Doch nicht nur strafrechtlich hat die Störaktion Folgen. Inzwischen hat sich auch die Politik eingeschaltet. Im Zürcher Stadtparlament haben die SP-Gemeinderätin Anna Graff und der Grüne Dominik Waser eine dringliche schriftliche Anfrage eingereicht, die von 60 Gemeinderätinnen und Gemeinderäten aus allen Parteien mitunterzeichnet worden ist – von AL bis SVP.

Im Vorstoss fordern die Politiker, dass sich die Stadt «laut und deutlich» gegen rechtsextreme Gewalt stellt und Betroffene schützt. Die Gemeinderätinnen und Gemeinderäte wollen zudem von der Regierung eine Aufzählung von Vorfällen rechtsextremer Gewalt, aufgeschlüsselt nach betroffener Community. Zudem solle der Stadtrat mögliche Massnahmen gegen die verstärkten öffentlichen Auftritte von Neonazis nennen.

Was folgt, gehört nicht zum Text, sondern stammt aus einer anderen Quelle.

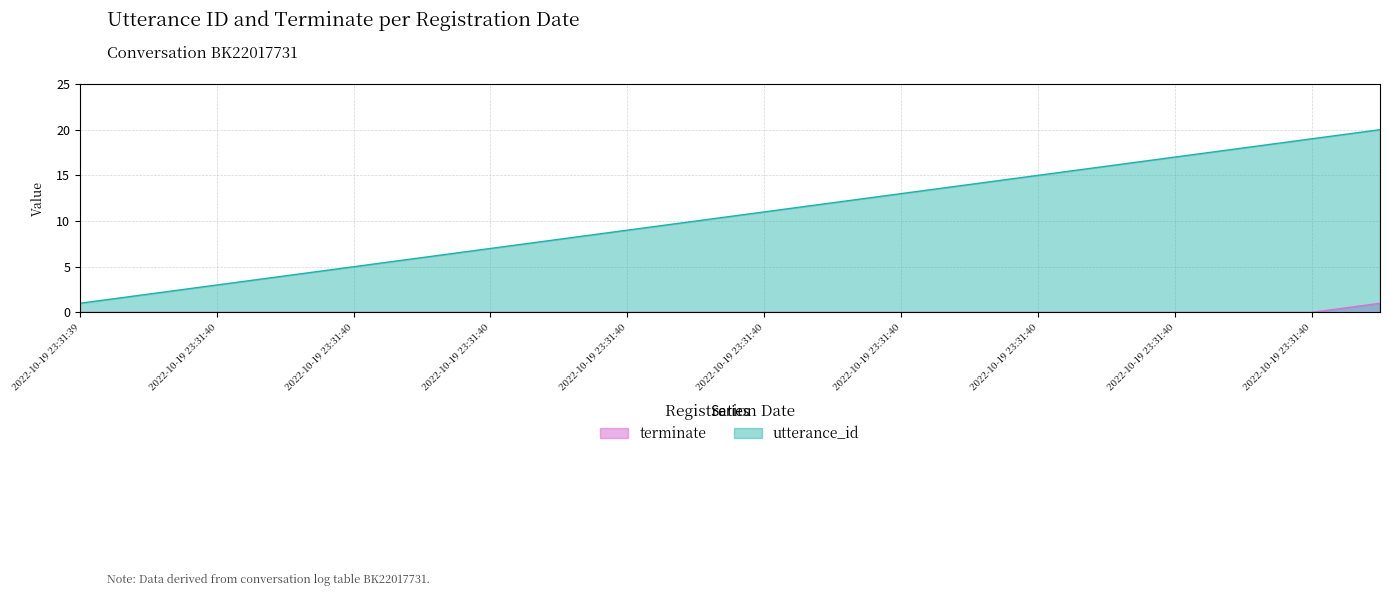

Rank the series by their average value, from highest to lowest.

utterance_id, terminate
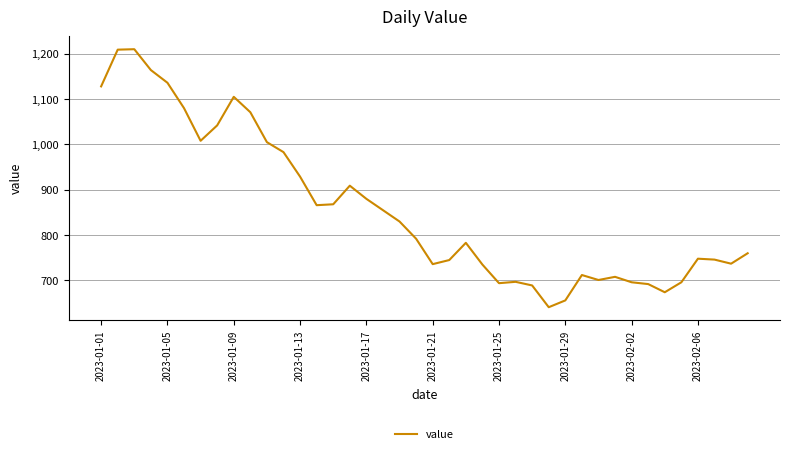

What is the greatest value displayed?

1210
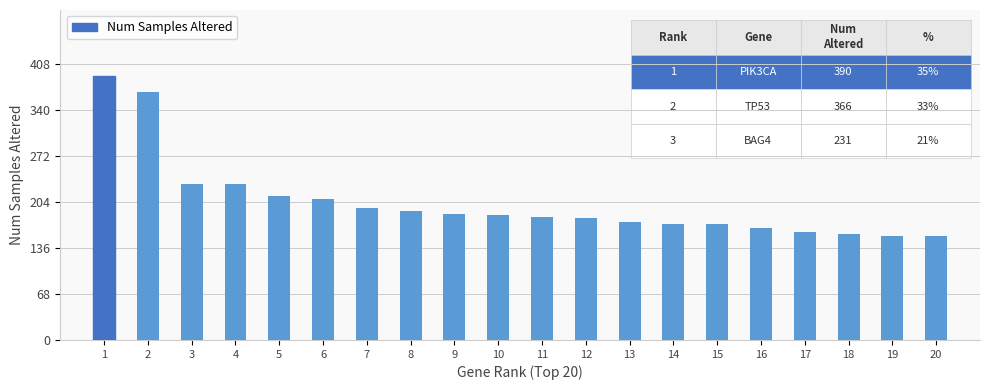

Between 3 and 12, which is larger?

3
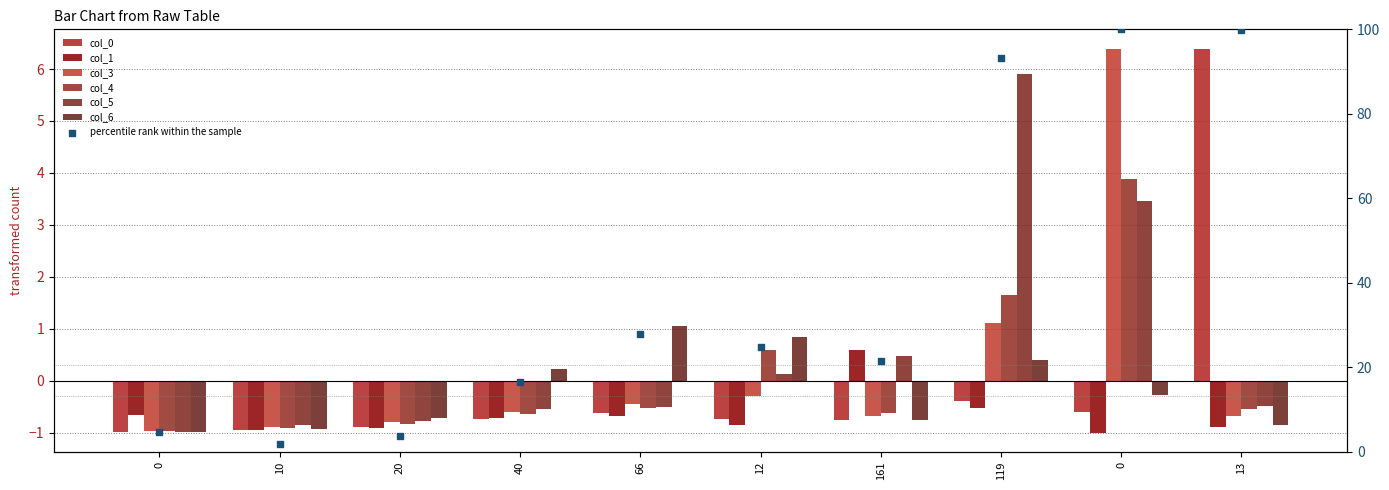

Which series contains the highest Y value?

col_3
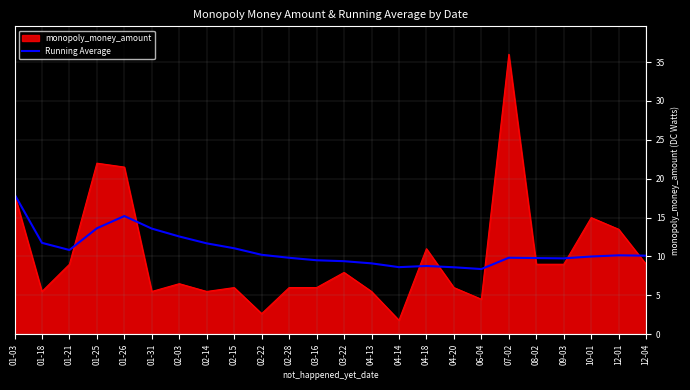

Which series has the largest range (max minus min)?

monopoly_money_amount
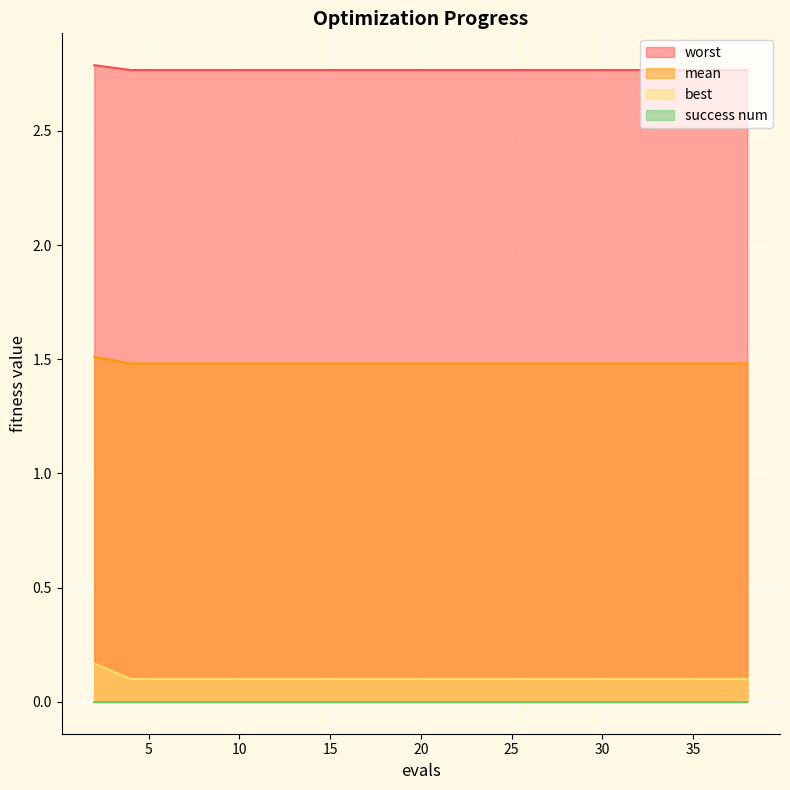

Which series has the largest total across all categories?

worst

Eine Möglichkeit nennen Graff und Waser gleich selbst: eine Ausweitung der Kampagne «Zürich schaut hin» auf rechtsextreme Gewalt. Mit dem Projekt, das unter Federführung von Stadtpräsidentin Corine Mauch und Sicherheitsvorsteherin Karin Rykart lanciert wurde, sollten bisher vor allem sexuelle, sexistische, homo- oder transfeindliche Belästigungen im öffentlichen Raum und im Nachtleben stärker sichtbar gemacht werden. Seit Mai 2021 können Übergriffe online gemeldet werden.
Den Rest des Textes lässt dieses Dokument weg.